Background: Little information is available on temporal trend in socioeconomic inequalities in cause of death mortality in France. The aim of this paper was to study educational differences in mortality in France by cause of death and their temporal trend.
Methods: We used a representative sample of 1% of the French population and compared four periods (1968-1974, 1975-1981, 1982-1988, 1990-1996). Causes of death were obtained by direct linkage with the French national death registry. Education was measured at the beginning of each period, and educational disparities in mortality were studied among men and women aged 30-64 at the beginning of each period. Analyses were conducted for all deaths and for the following causes of death: all cancers, lung cancer (among men), upper aerodigestive tract cancers (among men), breast cancer (among women), colorectal cancer, other cancers, cardiovascular diseases, ischaemic heart diseases, cerebrovascular diseases, other cardiovascular diseases, external causes, other causes of death. Socioeconomic inequalities were quantified with relative risks and relative indices of inequality. The relative indices of inequality measures socioeconomic inequalities across the population and can be interpreted as the ratio of mortality rates of those with the lowest to those with the highest socioeconomic status.
Results: Analyses showed an increase in educational differences in all cause mortality among men (the relative indices of inequality increased from 1.96 to 2.77 from the first to the last period) and among women (the relative indices of inequality increased from 1.87 to 2.53).
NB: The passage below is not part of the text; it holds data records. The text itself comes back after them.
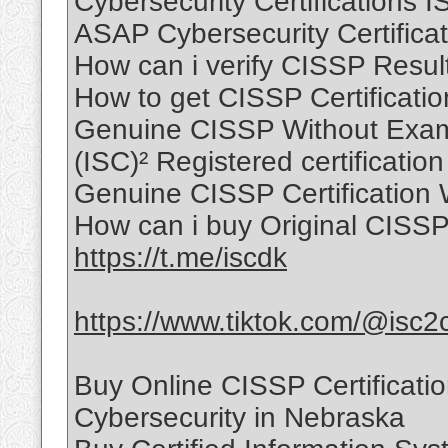
Cybersecurity Certifications 
ASAP Cybersecurity Certificat
How can i verify CISSP Resul
How to get CISSP Certificati
Genuine CISSP Without Exam
(ISC)² Registered certification
Genuine CISSP Certification 
How can i buy Original CISSP 
https://t.me/iscdk
https://www.tiktok.com/@isc2
Buy Online CISSP Certificati
Cybersecurity in Nebraska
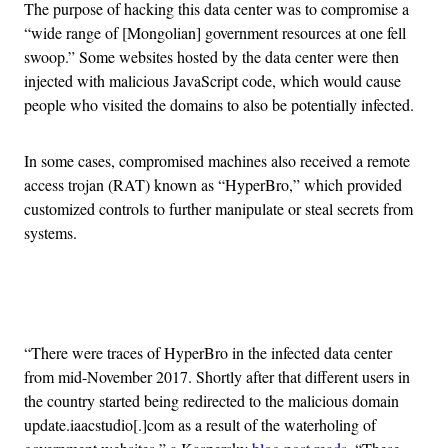
The purpose of hacking this data center was to compromise a
“wide range of [Mongolian] government resources at one fell
swoop.” Some websites hosted by the data center were then
injected with malicious JavaScript code, which would cause
people who visited the domains to also be potentially infected.
In some cases, compromised machines also received a remote
access trojan (RAT) known as “HyperBro,” which provided
customized controls to further manipulate or steal secrets from
systems.
Advertisement
“There were traces of HyperBro in the infected data center
from mid-November 2017. Shortly after that different users in
the country started being redirected to the malicious domain
update.iaacstudio[.]com as a result of the waterholing of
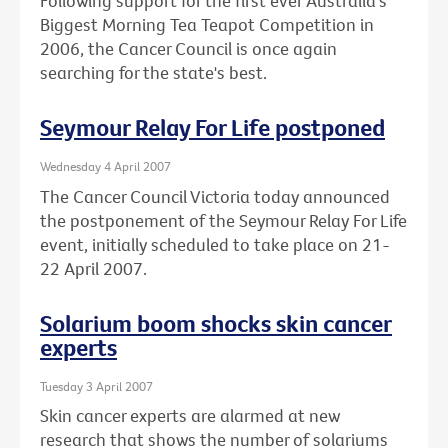
Following support for the first ever Australia's
Biggest Morning Tea Teapot Competition in
2006, the Cancer Council is once again
searching for the state's best.
Seymour Relay For Life postponed
Wednesday 4 April 2007
The Cancer Council Victoria today announced
the postponement of the Seymour Relay For Life
event, initially scheduled to take place on 21-
22 April 2007.
Solarium boom shocks skin cancer
experts
Tuesday 3 April 2007
Skin cancer experts are alarmed at new
research that shows the number of solariums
Socioeconomic inequalities increased for all cause of death studied among women, and for cancer and cardiovascular diseases among men. The contribution of cancer mortality to difference in overall mortality between the lowest and the highest levels of education increased strongly over the whole study period, especially among women.
Conclusion: This study shows that large socioeconomic inequalities in mortality are observed in France, and that they increase over time among men and women.